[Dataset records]
┌──
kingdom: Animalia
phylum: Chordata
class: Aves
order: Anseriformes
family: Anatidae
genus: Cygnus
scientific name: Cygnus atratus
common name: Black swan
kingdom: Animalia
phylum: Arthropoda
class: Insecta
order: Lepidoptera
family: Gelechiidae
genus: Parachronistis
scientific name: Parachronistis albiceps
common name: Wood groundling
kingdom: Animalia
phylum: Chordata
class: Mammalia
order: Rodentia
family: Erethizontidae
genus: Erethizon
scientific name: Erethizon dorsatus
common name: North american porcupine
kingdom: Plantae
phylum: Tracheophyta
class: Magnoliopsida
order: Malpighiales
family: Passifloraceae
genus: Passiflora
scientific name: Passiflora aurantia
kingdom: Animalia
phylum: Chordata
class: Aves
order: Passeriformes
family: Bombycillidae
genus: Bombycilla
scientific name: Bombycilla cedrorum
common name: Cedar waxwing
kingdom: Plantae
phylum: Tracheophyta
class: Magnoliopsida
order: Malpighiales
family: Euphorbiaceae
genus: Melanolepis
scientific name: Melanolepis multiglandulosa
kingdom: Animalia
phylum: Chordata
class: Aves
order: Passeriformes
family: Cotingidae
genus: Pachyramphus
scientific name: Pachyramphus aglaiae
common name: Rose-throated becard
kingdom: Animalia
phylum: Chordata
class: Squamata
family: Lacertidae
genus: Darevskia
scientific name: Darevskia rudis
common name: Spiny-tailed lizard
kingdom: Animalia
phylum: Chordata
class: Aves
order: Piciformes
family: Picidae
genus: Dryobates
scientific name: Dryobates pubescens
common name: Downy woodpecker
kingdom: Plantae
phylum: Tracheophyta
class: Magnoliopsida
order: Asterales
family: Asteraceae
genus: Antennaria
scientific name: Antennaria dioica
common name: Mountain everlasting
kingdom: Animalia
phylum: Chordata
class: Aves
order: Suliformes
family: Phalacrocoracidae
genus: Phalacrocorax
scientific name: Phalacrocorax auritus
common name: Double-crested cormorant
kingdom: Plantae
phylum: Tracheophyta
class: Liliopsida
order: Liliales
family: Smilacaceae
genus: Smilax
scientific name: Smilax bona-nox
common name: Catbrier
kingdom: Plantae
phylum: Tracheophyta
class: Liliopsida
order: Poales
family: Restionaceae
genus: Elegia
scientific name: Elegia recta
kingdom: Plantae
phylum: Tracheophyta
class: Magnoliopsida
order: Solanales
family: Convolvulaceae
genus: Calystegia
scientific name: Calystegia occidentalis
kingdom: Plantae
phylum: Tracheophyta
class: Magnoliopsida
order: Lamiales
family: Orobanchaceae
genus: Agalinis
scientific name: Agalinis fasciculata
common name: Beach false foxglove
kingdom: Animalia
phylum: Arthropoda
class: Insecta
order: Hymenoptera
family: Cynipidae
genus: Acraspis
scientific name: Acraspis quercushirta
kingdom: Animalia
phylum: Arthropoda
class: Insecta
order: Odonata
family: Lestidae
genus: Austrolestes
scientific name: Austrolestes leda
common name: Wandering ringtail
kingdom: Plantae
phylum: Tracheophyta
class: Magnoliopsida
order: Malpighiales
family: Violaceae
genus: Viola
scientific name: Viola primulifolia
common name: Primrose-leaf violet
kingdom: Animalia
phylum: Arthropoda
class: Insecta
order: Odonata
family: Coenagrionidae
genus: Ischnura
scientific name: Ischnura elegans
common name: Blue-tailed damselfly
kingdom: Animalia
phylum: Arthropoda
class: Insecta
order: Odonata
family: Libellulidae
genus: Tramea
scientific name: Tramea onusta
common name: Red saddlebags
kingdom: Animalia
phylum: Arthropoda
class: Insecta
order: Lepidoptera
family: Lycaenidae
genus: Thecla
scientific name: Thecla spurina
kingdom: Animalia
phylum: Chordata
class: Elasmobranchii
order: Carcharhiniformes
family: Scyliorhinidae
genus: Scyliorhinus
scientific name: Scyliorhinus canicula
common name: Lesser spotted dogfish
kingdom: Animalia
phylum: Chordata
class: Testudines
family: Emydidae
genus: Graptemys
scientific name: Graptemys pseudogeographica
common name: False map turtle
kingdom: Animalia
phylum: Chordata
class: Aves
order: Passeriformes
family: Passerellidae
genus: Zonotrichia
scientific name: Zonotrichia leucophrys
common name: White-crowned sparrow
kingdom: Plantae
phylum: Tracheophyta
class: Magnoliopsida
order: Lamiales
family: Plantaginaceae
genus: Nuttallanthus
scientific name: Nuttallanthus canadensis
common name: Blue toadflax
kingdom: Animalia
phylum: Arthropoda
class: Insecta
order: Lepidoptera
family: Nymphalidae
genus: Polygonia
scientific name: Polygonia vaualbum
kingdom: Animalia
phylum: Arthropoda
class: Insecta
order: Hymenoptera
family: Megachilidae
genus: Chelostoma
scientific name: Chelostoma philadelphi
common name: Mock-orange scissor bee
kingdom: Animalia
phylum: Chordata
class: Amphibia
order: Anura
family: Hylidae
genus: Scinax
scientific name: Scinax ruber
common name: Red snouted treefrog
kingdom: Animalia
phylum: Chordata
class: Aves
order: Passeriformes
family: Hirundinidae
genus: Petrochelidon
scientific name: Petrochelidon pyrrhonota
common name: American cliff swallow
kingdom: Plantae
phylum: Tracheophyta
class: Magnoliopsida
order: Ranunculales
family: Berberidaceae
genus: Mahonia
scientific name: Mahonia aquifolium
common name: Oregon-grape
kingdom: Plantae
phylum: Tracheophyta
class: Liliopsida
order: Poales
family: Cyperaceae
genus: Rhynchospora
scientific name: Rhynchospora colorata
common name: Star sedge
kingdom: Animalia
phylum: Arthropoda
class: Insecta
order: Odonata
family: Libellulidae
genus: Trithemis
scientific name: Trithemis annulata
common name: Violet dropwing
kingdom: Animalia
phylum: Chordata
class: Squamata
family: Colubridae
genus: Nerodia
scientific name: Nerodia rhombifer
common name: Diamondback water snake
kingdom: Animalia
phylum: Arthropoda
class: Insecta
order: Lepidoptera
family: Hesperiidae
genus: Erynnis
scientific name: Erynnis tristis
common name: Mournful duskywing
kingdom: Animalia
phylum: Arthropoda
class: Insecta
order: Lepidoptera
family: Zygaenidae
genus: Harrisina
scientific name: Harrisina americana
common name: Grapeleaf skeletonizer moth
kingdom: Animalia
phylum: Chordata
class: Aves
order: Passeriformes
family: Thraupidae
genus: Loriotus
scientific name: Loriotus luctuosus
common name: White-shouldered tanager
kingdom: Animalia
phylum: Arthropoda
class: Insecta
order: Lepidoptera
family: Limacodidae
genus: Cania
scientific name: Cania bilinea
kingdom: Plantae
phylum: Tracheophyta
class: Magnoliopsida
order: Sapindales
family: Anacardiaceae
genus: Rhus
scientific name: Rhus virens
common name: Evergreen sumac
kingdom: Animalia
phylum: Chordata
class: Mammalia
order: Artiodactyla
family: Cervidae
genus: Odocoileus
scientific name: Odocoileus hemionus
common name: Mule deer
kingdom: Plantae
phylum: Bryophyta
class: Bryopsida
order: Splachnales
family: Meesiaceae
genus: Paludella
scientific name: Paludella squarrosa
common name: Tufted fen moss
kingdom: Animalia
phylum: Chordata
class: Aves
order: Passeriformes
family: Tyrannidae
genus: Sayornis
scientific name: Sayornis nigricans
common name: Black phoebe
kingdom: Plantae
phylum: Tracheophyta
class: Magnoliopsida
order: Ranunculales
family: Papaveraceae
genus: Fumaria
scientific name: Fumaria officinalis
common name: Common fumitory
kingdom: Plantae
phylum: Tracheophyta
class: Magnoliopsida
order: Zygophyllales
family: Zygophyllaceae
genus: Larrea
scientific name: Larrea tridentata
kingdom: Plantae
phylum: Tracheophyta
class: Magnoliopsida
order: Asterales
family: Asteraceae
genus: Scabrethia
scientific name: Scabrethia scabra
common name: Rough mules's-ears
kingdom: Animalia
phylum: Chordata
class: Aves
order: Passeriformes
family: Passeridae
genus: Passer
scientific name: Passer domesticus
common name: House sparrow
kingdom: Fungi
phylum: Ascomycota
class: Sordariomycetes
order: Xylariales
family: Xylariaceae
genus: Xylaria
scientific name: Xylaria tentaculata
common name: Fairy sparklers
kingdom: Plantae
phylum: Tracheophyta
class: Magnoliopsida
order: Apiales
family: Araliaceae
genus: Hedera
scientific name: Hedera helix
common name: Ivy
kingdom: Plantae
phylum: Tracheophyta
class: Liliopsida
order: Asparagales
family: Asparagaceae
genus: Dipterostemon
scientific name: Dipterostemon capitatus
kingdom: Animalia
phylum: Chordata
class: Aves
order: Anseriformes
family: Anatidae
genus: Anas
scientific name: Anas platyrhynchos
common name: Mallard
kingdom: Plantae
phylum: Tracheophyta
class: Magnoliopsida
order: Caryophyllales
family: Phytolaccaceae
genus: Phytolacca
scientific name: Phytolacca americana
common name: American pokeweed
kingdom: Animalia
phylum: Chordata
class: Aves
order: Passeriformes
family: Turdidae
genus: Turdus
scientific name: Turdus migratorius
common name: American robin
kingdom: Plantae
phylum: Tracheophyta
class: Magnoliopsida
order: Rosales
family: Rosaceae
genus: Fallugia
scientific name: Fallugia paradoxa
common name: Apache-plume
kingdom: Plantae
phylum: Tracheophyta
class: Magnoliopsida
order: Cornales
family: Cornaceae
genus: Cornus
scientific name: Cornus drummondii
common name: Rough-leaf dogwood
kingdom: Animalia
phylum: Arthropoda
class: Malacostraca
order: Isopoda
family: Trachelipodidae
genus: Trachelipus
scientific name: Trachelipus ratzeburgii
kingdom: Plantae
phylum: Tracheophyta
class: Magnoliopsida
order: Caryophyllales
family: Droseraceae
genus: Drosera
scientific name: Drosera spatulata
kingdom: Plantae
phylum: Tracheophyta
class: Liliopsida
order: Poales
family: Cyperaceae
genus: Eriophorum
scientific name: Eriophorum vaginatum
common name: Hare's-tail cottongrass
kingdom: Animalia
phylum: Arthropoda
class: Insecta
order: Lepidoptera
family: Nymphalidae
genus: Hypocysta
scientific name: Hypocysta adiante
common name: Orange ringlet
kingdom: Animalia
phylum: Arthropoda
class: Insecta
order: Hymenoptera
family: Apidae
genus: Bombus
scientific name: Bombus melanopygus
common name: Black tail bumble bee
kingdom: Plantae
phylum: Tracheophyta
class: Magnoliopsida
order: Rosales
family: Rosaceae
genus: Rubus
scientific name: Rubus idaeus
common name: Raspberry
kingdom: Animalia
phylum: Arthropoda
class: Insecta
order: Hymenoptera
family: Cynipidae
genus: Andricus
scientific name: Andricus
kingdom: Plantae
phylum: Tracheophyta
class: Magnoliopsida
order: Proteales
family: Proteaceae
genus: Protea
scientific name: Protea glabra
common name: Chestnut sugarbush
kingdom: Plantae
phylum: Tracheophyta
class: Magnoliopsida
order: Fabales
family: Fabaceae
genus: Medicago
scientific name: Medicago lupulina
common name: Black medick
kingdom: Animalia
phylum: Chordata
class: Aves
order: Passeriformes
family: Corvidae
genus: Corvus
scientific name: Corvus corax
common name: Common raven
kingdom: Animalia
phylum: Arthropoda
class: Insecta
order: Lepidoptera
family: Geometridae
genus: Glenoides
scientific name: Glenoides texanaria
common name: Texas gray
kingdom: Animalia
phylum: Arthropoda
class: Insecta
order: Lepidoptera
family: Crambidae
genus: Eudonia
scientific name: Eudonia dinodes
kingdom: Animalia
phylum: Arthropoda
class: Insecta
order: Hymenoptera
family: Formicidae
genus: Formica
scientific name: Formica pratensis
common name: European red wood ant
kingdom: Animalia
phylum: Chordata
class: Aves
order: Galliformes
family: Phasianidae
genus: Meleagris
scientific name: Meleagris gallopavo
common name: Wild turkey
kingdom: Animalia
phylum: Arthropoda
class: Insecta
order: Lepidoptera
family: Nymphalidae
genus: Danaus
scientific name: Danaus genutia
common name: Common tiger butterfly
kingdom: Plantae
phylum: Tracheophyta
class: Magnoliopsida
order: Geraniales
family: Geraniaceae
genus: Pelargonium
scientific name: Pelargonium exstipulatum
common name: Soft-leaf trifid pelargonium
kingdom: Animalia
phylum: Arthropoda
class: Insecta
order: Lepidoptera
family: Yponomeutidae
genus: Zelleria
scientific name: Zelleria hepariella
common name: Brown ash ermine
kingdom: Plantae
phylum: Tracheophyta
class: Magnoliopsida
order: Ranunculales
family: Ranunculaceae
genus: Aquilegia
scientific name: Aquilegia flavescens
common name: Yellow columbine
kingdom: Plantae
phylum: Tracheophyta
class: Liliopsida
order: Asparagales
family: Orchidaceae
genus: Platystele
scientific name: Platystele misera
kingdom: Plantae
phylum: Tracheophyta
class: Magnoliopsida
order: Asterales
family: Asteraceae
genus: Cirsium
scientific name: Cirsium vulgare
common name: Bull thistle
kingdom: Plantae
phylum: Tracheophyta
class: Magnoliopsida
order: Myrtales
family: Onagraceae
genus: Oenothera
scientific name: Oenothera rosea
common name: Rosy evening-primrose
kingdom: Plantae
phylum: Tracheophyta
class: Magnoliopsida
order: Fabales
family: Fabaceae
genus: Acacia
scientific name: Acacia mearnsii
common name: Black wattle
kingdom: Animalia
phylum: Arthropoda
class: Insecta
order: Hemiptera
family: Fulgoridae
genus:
└──
**SHORT PROBLEM:** Reproduce the material word for word, starting at the line containing "genus: Mahonia" and ending at the line containing "order: Splachnales".

**CORRECT OUTPUT:**
genus: Mahonia
scientific name: Mahonia aquifolium
common name: Oregon-grape
kingdom: Plantae
phylum: Tracheophyta
class: Liliopsida
order: Poales
family: Cyperaceae
genus: Rhynchospora
scientific name: Rhynchospora colorata
common name: Star sedge
kingdom: Animalia
phylum: Arthropoda
class: Insecta
order: Odonata
family: Libellulidae
genus: Trithemis
scientific name: Trithemis annulata
common name: Violet dropwing
kingdom: Animalia
phylum: Chordata
class: Squamata
family: Colubridae
genus: Nerodia
scientific name: Nerodia rhombifer
common name: Diamondback water snake
kingdom: Animalia
phylum: Arthropoda
class: Insecta
order: Lepidoptera
family: Hesperiidae
genus: Erynnis
scientific name: Erynnis tristis
common name: Mournful duskywing
kingdom: Animalia
phylum: Arthropoda
class: Insecta
order: Lepidoptera
family: Zygaenidae
genus: Harrisina
scientific name: Harrisina americana
common name: Grapeleaf skeletonizer moth
kingdom: Animalia
phylum: Chordata
class: Aves
order: Passeriformes
family: Thraupidae
genus: Loriotus
scientific name: Loriotus luctuosus
common name: White-shouldered tanager
kingdom: Animalia
phylum: Arthropoda
class: Insecta
order: Lepidoptera
family: Limacodidae
genus: Cania
scientific name: Cania bilinea
kingdom: Plantae
phylum: Tracheophyta
class: Magnoliopsida
order: Sapindales
family: Anacardiaceae
genus: Rhus
scientific name: Rhus virens
common name: Evergreen sumac
kingdom: Animalia
phylum: Chordata
class: Mammalia
order: Artiodactyla
family: Cervidae
genus: Odocoileus
scientific name: Odocoileus hemionus
common name: Mule deer
kingdom: Plantae
phylum: Bryophyta
class: Bryopsida
order: Splachnales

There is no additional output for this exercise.